The gifts went a little way toward softening the other girls' anger at me." You screwing the warden or something?" Maryann asked as I reluctantly handed over my precious coffee. "I've been in this joint, this will be my fifth time, and I've never seen anyone busted up to minimum and then out to boot camp half so fast as you."

I thought about Kasey waiting back in maximum...and Monica. I winced, wondering if I'd ever see her again. "I wish I was screwing someone, but I'm not. It must be some mistake or whatever. I'm not complaining, though."

She studied me thoughtfully and shrugged. "Must be because you're all little and cute. You probably remind someone of their daughter."

I glanced around uncomfortably. There were plenty of young and cute women here, though there weren't many white ones. "Must be," I said.

The ten chosen women were woken at four the next morning and marched into the pre-dawn chill, holding our small cardboard boxes of possessions.

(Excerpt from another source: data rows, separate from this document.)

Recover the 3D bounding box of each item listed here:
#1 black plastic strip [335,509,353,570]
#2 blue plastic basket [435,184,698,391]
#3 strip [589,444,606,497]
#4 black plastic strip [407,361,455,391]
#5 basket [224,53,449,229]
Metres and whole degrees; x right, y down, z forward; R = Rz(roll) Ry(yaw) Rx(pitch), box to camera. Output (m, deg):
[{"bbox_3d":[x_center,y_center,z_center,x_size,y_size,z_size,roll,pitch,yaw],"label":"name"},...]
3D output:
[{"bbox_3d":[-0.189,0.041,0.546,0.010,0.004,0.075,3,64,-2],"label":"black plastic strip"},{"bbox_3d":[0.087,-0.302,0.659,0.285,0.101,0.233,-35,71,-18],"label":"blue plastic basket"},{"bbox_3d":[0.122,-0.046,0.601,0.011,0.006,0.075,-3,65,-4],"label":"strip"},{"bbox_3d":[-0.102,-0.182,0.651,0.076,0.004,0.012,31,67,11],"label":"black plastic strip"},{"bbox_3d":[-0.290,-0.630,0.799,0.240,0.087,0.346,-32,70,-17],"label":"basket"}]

The guards took us to a storage bunker. Standing amongst the supply bins, we stripped and changed into orange jumpsuits, then stood in line to be shackled hand and foot.

As the horizon began to glow a dreary grey, they herded us onto a bus and drove south on I-5. Though I'd only been in prison a few weeks, I was overwhelmed by the bright signs of the businesses along the freeway and the roaring river of cars. I peered at the grim faces of the commuters as they whizzed past, feeling like I existed in a dimension separate from theirs.

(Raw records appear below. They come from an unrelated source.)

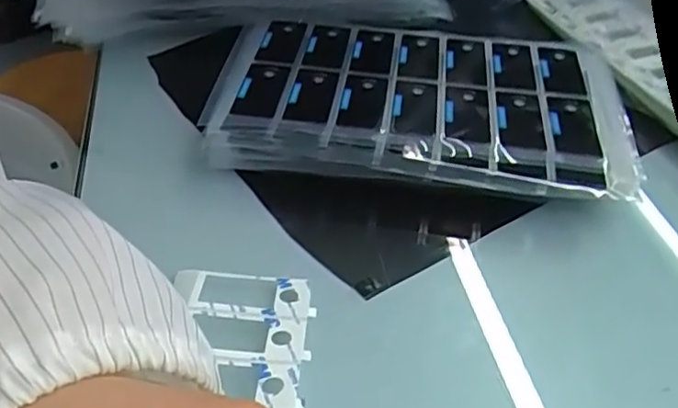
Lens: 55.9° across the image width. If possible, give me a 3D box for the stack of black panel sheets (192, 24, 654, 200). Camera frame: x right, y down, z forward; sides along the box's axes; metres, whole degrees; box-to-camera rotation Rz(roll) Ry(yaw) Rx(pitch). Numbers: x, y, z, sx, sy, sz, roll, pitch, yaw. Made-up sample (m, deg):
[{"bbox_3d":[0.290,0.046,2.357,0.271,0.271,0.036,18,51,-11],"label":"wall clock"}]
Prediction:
[{"bbox_3d":[0.057,-0.067,0.419,0.257,0.023,0.153,6,45,0],"label":"stack of black panel sheets"}]

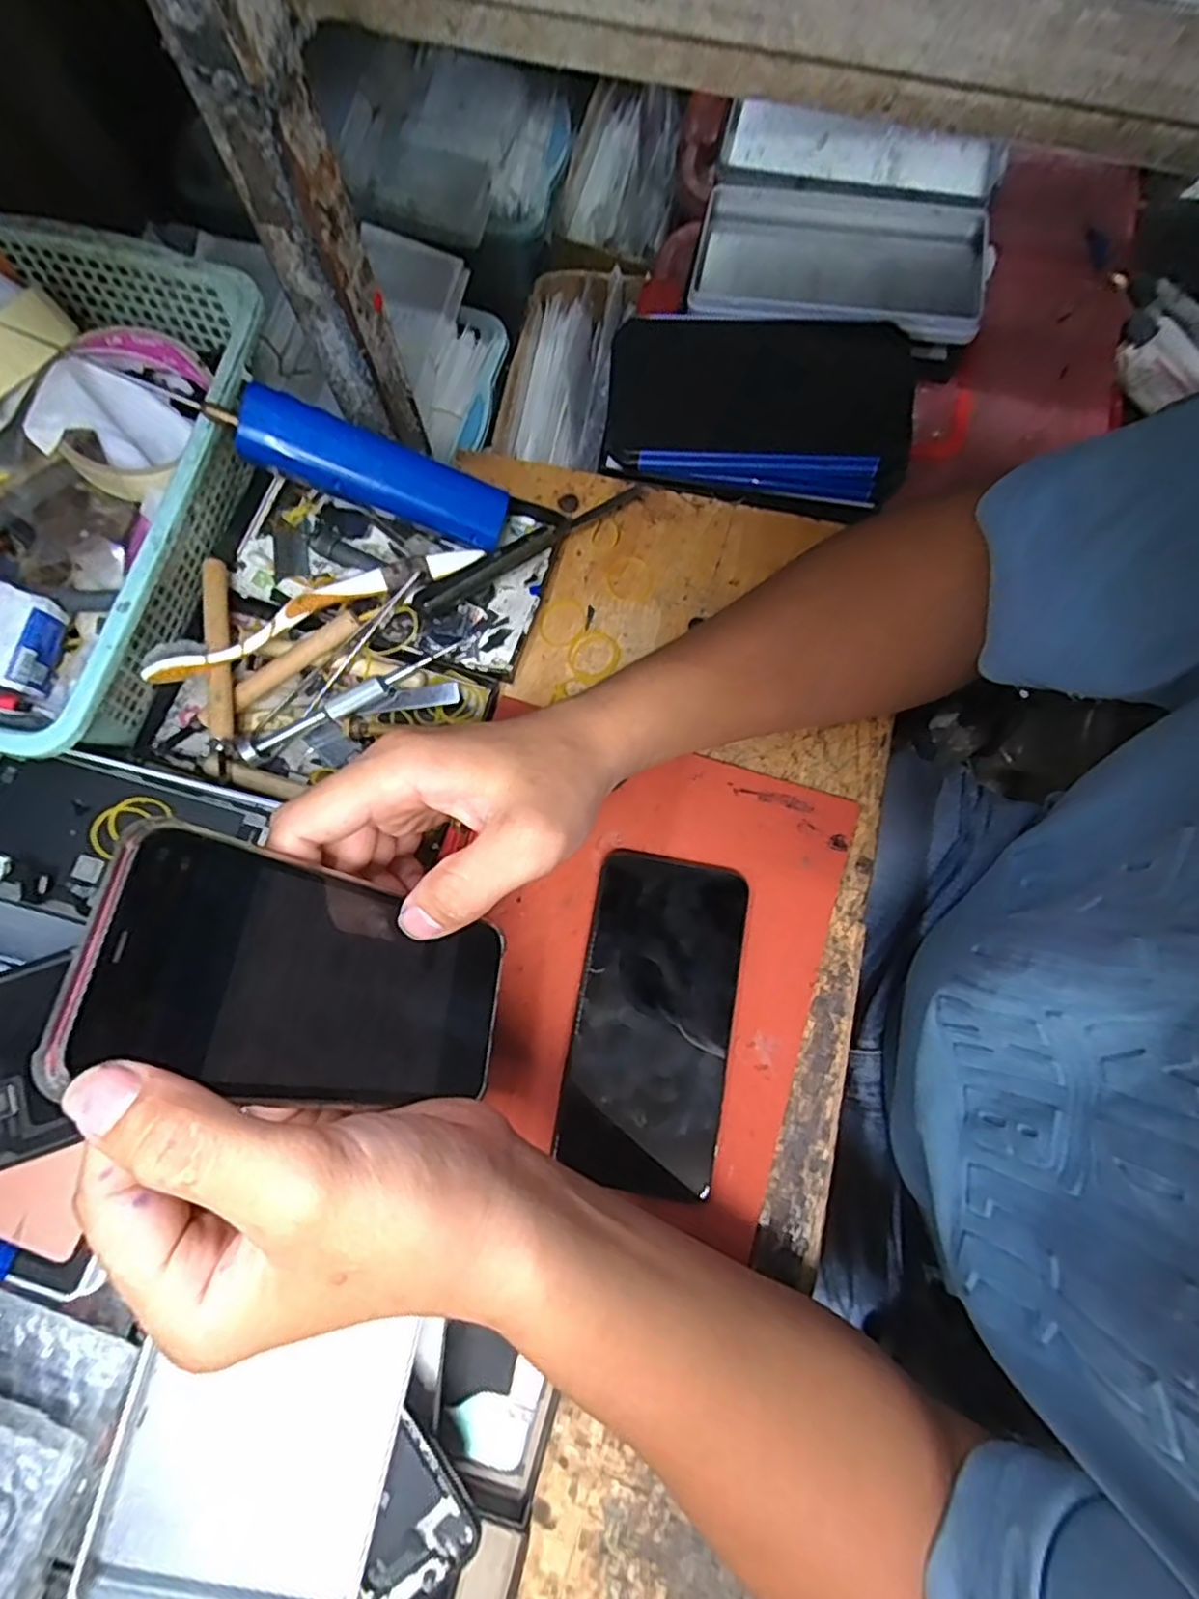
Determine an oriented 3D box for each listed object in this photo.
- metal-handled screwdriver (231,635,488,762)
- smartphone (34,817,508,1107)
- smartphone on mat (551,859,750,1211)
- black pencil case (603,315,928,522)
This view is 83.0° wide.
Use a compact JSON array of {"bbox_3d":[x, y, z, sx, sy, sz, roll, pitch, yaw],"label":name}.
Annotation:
[{"bbox_3d":[-0.126,-0.056,0.361,0.136,0.011,0.014,-30,80,-7],"label":"metal-handled screwdriver"},{"bbox_3d":[-0.091,0.063,0.234,0.006,0.149,0.071,-13,61,36],"label":"smartphone"},{"bbox_3d":[0.027,0.106,0.332,0.075,0.012,0.155,9,78,1],"label":"smartphone on mat"},{"bbox_3d":[0.097,-0.236,0.409,0.182,0.034,0.113,11,78,1],"label":"black pencil case"}]

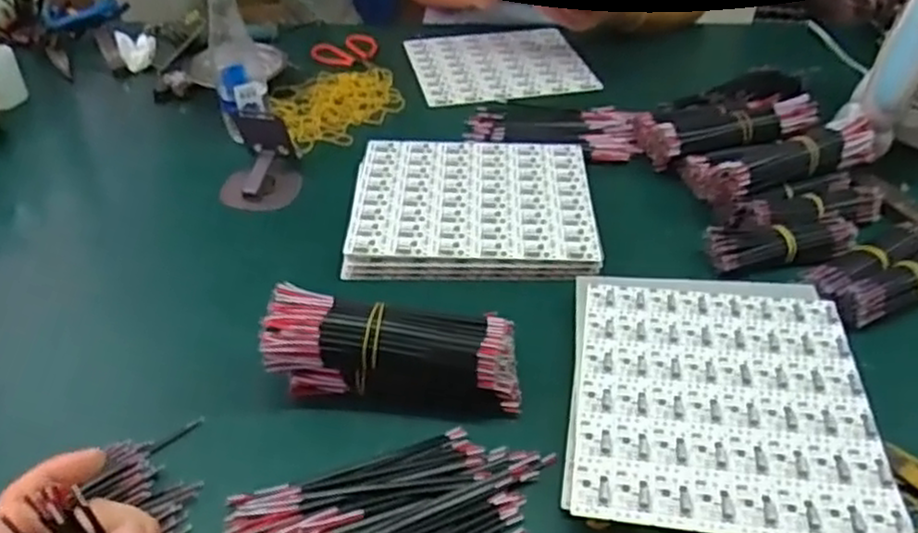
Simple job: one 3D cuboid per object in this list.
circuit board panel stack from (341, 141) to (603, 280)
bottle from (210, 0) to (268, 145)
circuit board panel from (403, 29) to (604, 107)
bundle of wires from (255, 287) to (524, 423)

The sky was patchy grey and heavy with rain by the time we reached Steilacoom, where we were given life jackets and transferred onto a 30-foot motorboat. I sat on a wooden bench, the damp air blowing my hair across my clammy cheeks. The woman next to me squinted happily into the wind, her long fingers fiddling with the end of her bleach-blonde braid. "I miss my boat," she said wistfully.

"You have a boat?"

She smiled. Her lips were thin, but she had creamy, freckled skin, high cheekbones, and beautiful brown eyes that glittered with intelligence. "I did," she said. "I think they took it. The cops, I mean. Either that, or my ex has it now." She still smiled, but there was grief and resignation behind it. "What you in for?"

"Delivery of heroin."

Her mouth formed a comical "o". "Heroin? You? You look so innocent." Those long fingers left her braid and fussed with the collar of my jumpsuit, smoothing it over my shoulders. "You look about six years old. I could have a kid older than you, probably, if I had kids." Her fingers went back to her braid, her lips back to her faint smile. She regarded me down her well-formed nose. "I'm Jane."

"Tinkerbell," I said.

Her eyes darted to the badge clipped to the breast of my suit, and she laughed. "You're one of those people with a nickname. I love it."

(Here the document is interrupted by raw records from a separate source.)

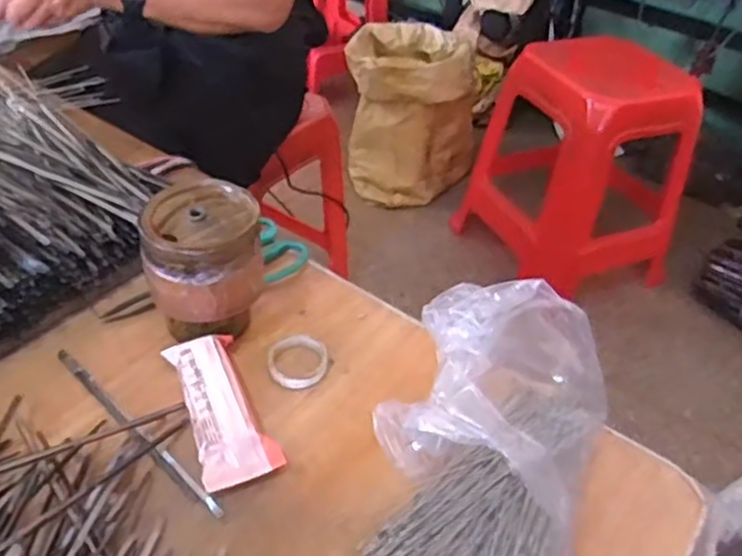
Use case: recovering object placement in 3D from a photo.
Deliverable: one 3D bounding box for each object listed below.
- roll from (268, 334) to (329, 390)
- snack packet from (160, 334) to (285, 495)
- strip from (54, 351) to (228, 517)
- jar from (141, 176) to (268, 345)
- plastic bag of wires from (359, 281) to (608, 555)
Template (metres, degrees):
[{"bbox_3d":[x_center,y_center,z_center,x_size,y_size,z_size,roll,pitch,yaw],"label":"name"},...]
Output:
[{"bbox_3d":[-0.056,0.063,0.542,0.046,0.008,0.054,2,40,-6],"label":"roll"},{"bbox_3d":[-0.104,0.086,0.485,0.051,0.020,0.119,-14,44,-23],"label":"snack packet"},{"bbox_3d":[-0.165,0.102,0.483,0.189,0.008,0.012,33,46,28],"label":"strip"},{"bbox_3d":[-0.127,-0.007,0.532,0.083,0.105,0.085,4,40,-3],"label":"jar"},{"bbox_3d":[0.074,0.102,0.444,0.133,0.096,0.208,20,41,15],"label":"plastic bag of wires"}]

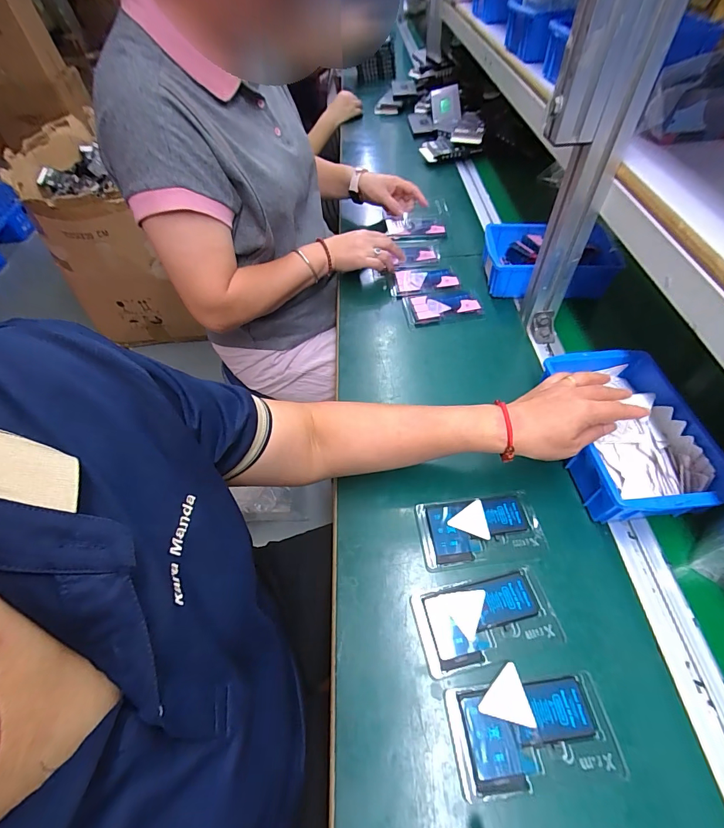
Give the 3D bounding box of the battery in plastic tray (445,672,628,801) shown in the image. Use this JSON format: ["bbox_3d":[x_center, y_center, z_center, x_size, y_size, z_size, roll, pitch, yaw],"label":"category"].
[{"bbox_3d":[0.139,0.261,0.315,0.127,0.008,0.069,-7,53,-2],"label":"battery in plastic tray"}]

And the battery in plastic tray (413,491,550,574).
[{"bbox_3d":[0.126,0.125,0.414,0.125,0.005,0.072,-5,53,-1],"label":"battery in plastic tray"}]

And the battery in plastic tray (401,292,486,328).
[{"bbox_3d":[0.135,-0.178,0.634,0.121,0.010,0.074,-6,53,-2],"label":"battery in plastic tray"}]

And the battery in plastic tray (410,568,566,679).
[{"bbox_3d":[0.115,0.193,0.364,0.125,0.006,0.068,-13,54,-7],"label":"battery in plastic tray"}]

Land rose out of the grey, choppy sound in front of us. A rocky shore approached, overhung with the tangled branches of alders, ocean spray, and vine maples, their leaves tinged with autumn's first blush.

The boat turned southwest into an inlet, startling a flock of grebes. They flapped into the grey sky, piping in alarm. We slowed, our wake sloshing against low limestone cliffs, and a pair of tiny deer crashed through the undergrowth bounding across a grassy meadow toward the tall forest of pines along its border.